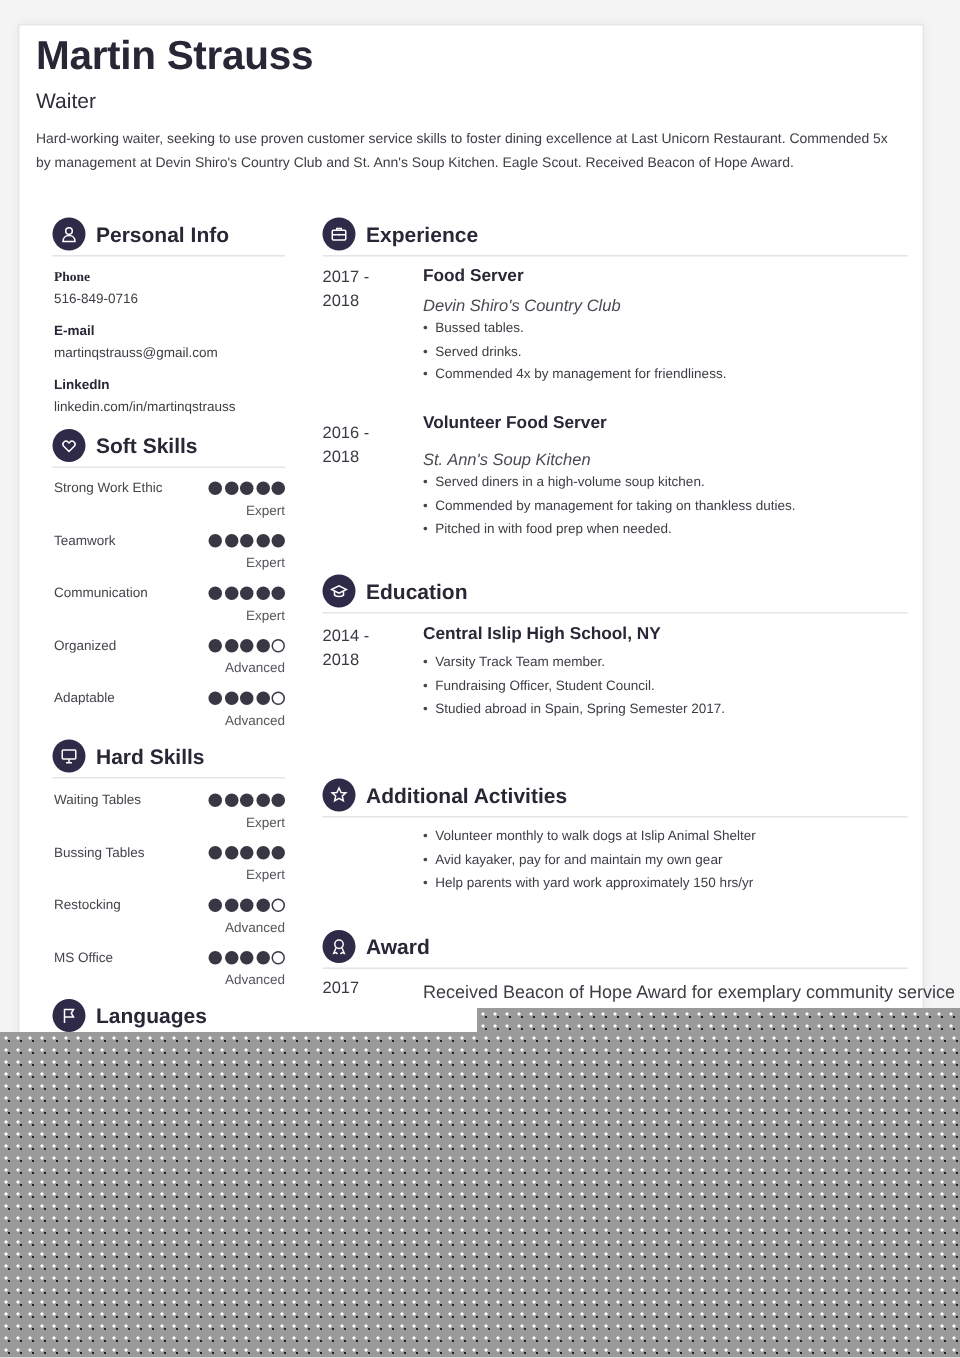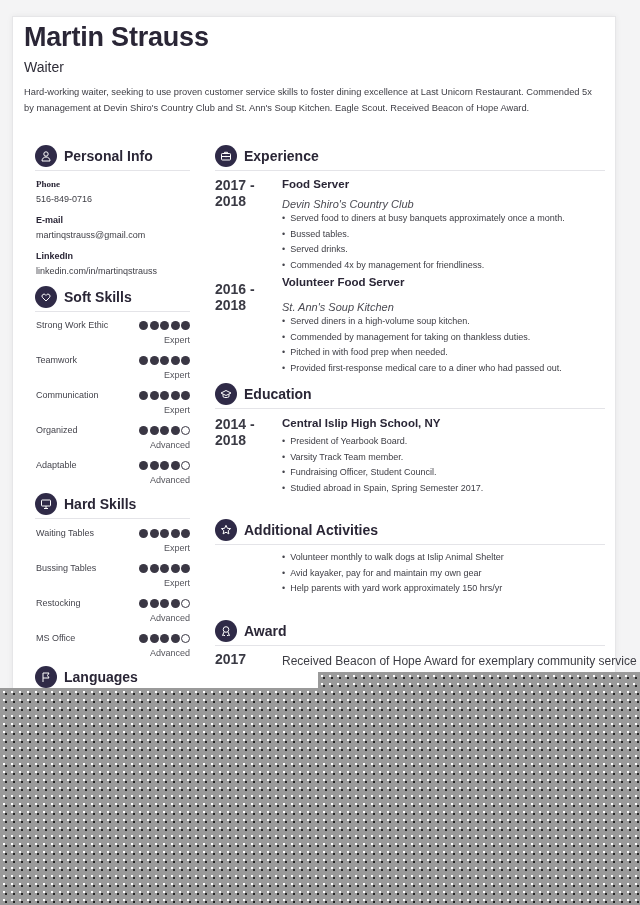--- a/index.html
+++ b/index.html
@@ -23,21 +23,21 @@
   .rule { position: absolute; height: 1px; background: #e4e4e8; }
   .info-label { position: absolute; left: 24px; font-size: 9px; font-weight: bold; color: #2a2636; }
   .info-value { position: absolute; left: 24px; font-size: 9px; color: #3d3d44; }
 
   .skill-name { position: absolute; left: 24px; font-size: 9px; color: #44444c; }
   .dots { position: absolute; left: 126px; width: 53px; display: flex; justify-content: flex-end; gap: 1.5px; }
   .dot { width: 9px; height: 9px; border-radius: 50%; background: #3a3744; }
   .dot.off { background: #ffffff; border: 1px solid #3a3744; }
   .level { position: absolute; left: 100px; width: 79px; text-align: right; font-size: 9px; color: #55555c; }
 
-  .date { position: absolute; left: 203px; font-size: 14px; font-weight: bold; color: #3a3a44; line-height: 16px; }
+  .date { position: absolute; left: 203px; font-size: 11px; font-weight: normal; color: #3a3a44; line-height: 16px; }
   .role { position: absolute; left: 269px; font-size: 11.5px; font-weight: bold; color: #2a2636; }
   .org { position: absolute; left: 269px; font-size: 11px; font-style: italic; color: #4a4a52; }
   .bullets { position: absolute; left: 269px; list-style: none; }
   .bullets li { font-size: 9px; line-height: 15.7px; color: #3d3d44; }
   .bullets li::before { content: "•"; margin-right: 5px; color: #44444c; }
   .award-text { position: absolute; left: 269px; font-size: 12px; color: #3d3d44; }
 
   .overlay-right {
     position: absolute; left: 318px; top: 672px; width: 322px; height: 16px;
     background-color: #9a9a9a;
@@ -203,52 +203,49 @@
   </span>
   <span class="lbl">Experience</span>
 </div>
 <div class="rule" style="left:215px; top:170px; width:390px;"></div>
 
 <div class="date" style="left:215px; top:177px;">2017 -</div>
 <div class="date" style="left:215px; top:193px;">2018</div>
 <div class="role" style="left:282px; top:178px;">Food Server</div>
 <div class="org" style="left:282px; top:198px;">Devin Shiro's Country Club</div>
 <ul class="bullets" style="left:282px; top:211px;">
-  <li>Served food to diners at busy banquets approximately once a month.</li>
   <li>Bussed tables.</li>
   <li>Served drinks.</li>
   <li>Commended 4x by management for friendliness.</li>
 </ul>
 
 <div class="date" style="left:215px; top:281px;">2016 -</div>
 <div class="date" style="left:215px; top:297px;">2018</div>
 <div class="role" style="left:282px; top:276px;">Volunteer Food Server</div>
 <div class="org" style="left:282px; top:301px;">St. Ann's Soup Kitchen</div>
 <ul class="bullets" style="left:282px; top:314px;">
   <li>Served diners in a high-volume soup kitchen.</li>
   <li>Commended by management for taking on thankless duties.</li>
   <li>Pitched in with food prep when needed.</li>
-  <li>Provided first-response medical care to a diner who had passed out.</li>
 </ul>
 
 <div class="sec-head" style="left:215px; top:382px;">
   <span class="ic">
     <svg viewBox="0 0 12 12" fill="none" stroke="#fff" stroke-width="1">
         <path d="M1 5l5-2.5L11 5 6 7.5z"></path>
         <path d="M3 6.2v2.5c1.5 1.2 4.5 1.2 6 0V6.2"></path>
       </svg>
   </span>
   <span class="lbl">Education</span>
 </div>
 <div class="rule" style="left:215px; top:408px; width:390px;"></div>
 <div class="date" style="left:215px; top:416px;">2014 -</div>
 <div class="date" style="left:215px; top:432px;">2018</div>
 <div class="role" style="left:282px; top:417px;">Central Islip High School, NY</div>
 <ul class="bullets" style="left:282px; top:434px;">
-  <li>President of Yearbook Board.</li>
   <li>Varsity Track Team member.</li>
   <li>Fundraising Officer, Student Council.</li>
   <li>Studied abroad in Spain, Spring Semester 2017.</li>
 </ul>
 
 <div class="sec-head" style="left:215px; top:518px;">
   <span class="ic">
     <svg viewBox="0 0 12 12" fill="none" stroke="#fff" stroke-width="1">
         <path d="M6 1.3l1.4 3 3.2.3-2.4 2.1.7 3.2L6 8.2 3.1 9.9l.7-3.2L1.4 4.6l3.2-.3z"></path>
       </svg>

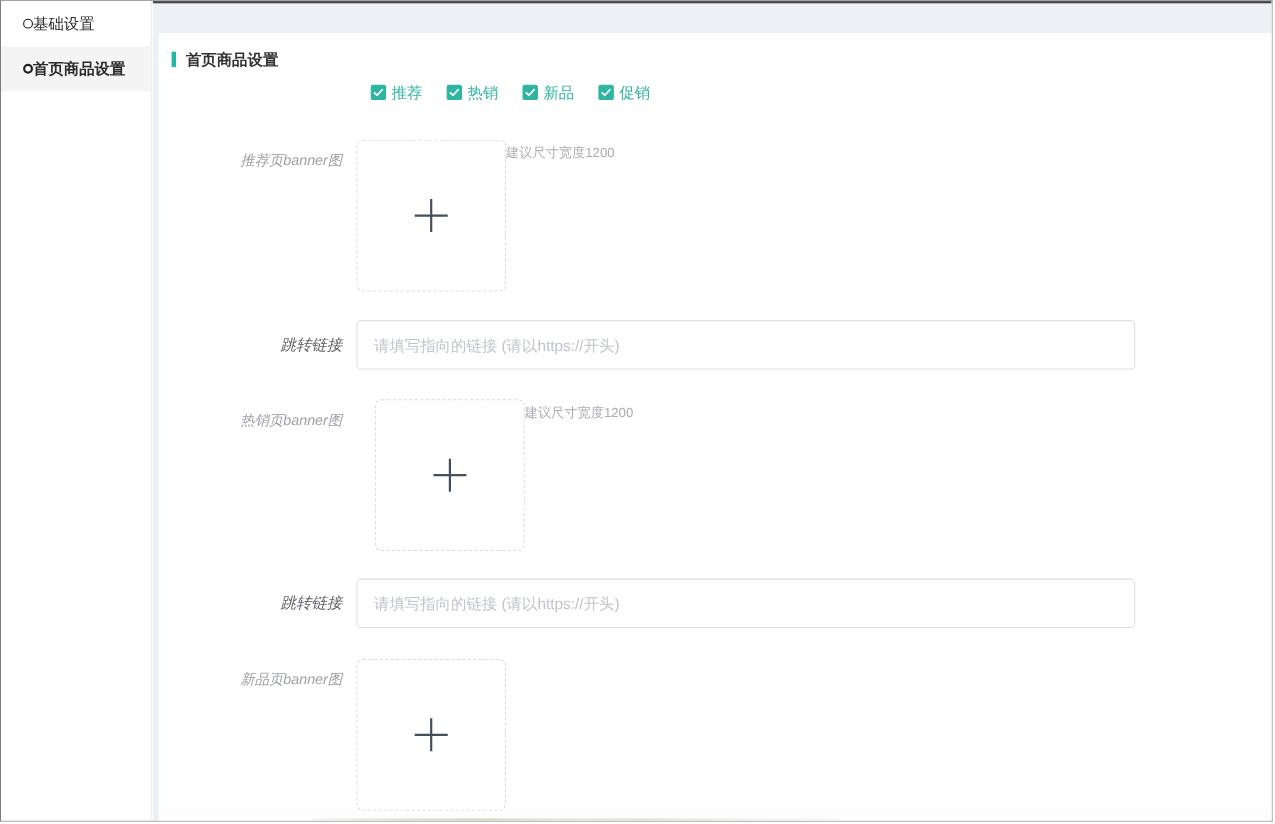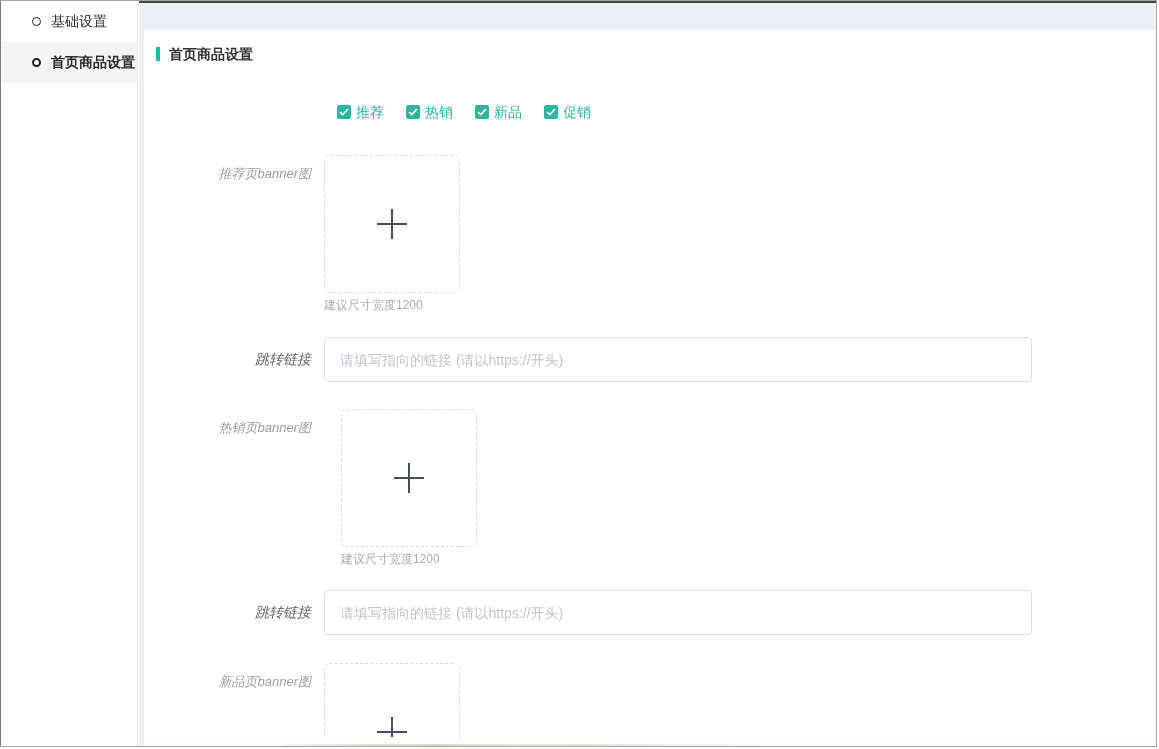--- a/index.html
+++ b/index.html
@@ -5,52 +5,52 @@
   * { margin:0; padding:0; box-sizing:border-box; }
   html,body { width:1159px; height:749px; }
   body { font-family:"Liberation Sans","DejaVu Sans",sans-serif; background:#fff; }
 
   .page { position:relative; width:1157px; height:747px; border:1px solid #a5a5a5;
           border-left-color:#7d7d7d; background:#fff; overflow:hidden; }
 
   
   .sidebar { position:absolute; left:0; top:0; width:137px; height:100%;
              background:#fff; border-right:1px solid #ececec; z-index:3; }
-  .side-item { height:41px; display:flex; align-items:center; padding-left:31px;
-               gap:10px; font-size:14px; color:#2b2b2b; cursor:pointer; }
+  .side-item { height:41px; display:flex; align-items:center; padding-left:20px;
+               font-size:14px; color:#2b2b2b; cursor:pointer; }
   .side-item .circle { width:9px; height:9px; border:1.5px solid #1f1f1f;
                        border-radius:50%; flex-shrink:0; background:#fff; }
   .side-item.active { background:#f4f4f5; font-weight:bold; }
   .side-item.active .circle { border-width:2px; }
 
   
   .main-bg { position:absolute; left:138px; top:0; right:0; bottom:0;
              background:#edf0f4; border-top:2px solid #434343; }
   .card { position:absolute; left:143px; top:29px; right:0; height:707px;
           background:#fff; overflow:hidden; padding:17px 0 0 12px; z-index:2; }
 
   .section-title { display:flex; align-items:center; height:14px; }
   .title-accent { width:4px; height:14px; background:#23b8a2; margin-right:9px; }
   .title-text { font-size:14px; font-weight:bold; color:#303133; line-height:14px; }
 
   
-  .checkbox-row { margin:44px 0 0 181px; height:14px; display:flex; align-items:center; }
+  .checkbox-row { margin:16px 0 0 181px; height:14px; display:flex; align-items:center; }
   .cb-group { display:inline-flex; align-items:center; margin-right:22px; cursor:pointer; }
   .cb-box { width:14px; height:14px; background:#2db5a0; border:1px solid #2db5a0;
             border-radius:2px; display:inline-flex; align-items:center;
             justify-content:center; margin-right:5px; }
   .cb-label { font-size:14px; color:#2db5a0; line-height:14px; }
 
   
   .form-row { display:flex; }
   .form-label { width:168px; text-align:right; padding-right:13px; flex-shrink:0;font-style:italic; }
   .upload-row { margin-top:36px; }
   .upload-row ~ .upload-row { margin-top:27px; }
   .upload-row .form-label { font-size:13px; color:#9b9ea3; padding-top:11px; line-height:15px; }
-  .upload-wrap { display:flex; flex-direction:column; }
+  .upload-wrap { display:flex; flex-direction:row; }
   .upload-box { width:136px; height:138px; border:1px dashed #d8dbe0; border-radius:6px;
                 background:#fff; display:flex; align-items:center; justify-content:center;
                 cursor:pointer; }
   .upload-hint { font-size:12px; color:#a9acb2; margin-top:6px; line-height:12px; }
 
   .input-row { margin-top:26px; align-items:center; }
   .input-row .form-label { font-size:14px; color:#5f6266; }
   .text-input { width:708px; height:45px; border:1px solid #dcdfe6; border-radius:4px;
                 padding:0 15px; font-size:14px; color:#606266; outline:none; background:#fff; }
   .text-input::placeholder { color:#c0c4cc; }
********************
* Exercise goal: Given the records above, restate word for word only the lines starting at the one with "9px; color: #3d3d44;" and ending at the one with "203px; font-size: 14px;".

* Solution to this task:
   .info-value { position: absolute; left: 24px; font-size: 9px; color: #3d3d44; }
 
   .skill-name { position: absolute; left: 24px; font-size: 9px; color: #44444c; }
   .dots { position: absolute; left: 126px; width: 53px; display: flex; justify-content: flex-end; gap: 1.5px; }
   .dot { width: 9px; height: 9px; border-radius: 50%; background: #3a3744; }
   .dot.off { background: #ffffff; border: 1px solid #3a3744; }
   .level { position: absolute; left: 100px; width: 79px; text-align: right; font-size: 9px; color: #55555c; }
 
-  .date { position: absolute; left: 203px; font-size: 14px; font-weight: bold; color: #3a3a44; line-height: 16px; }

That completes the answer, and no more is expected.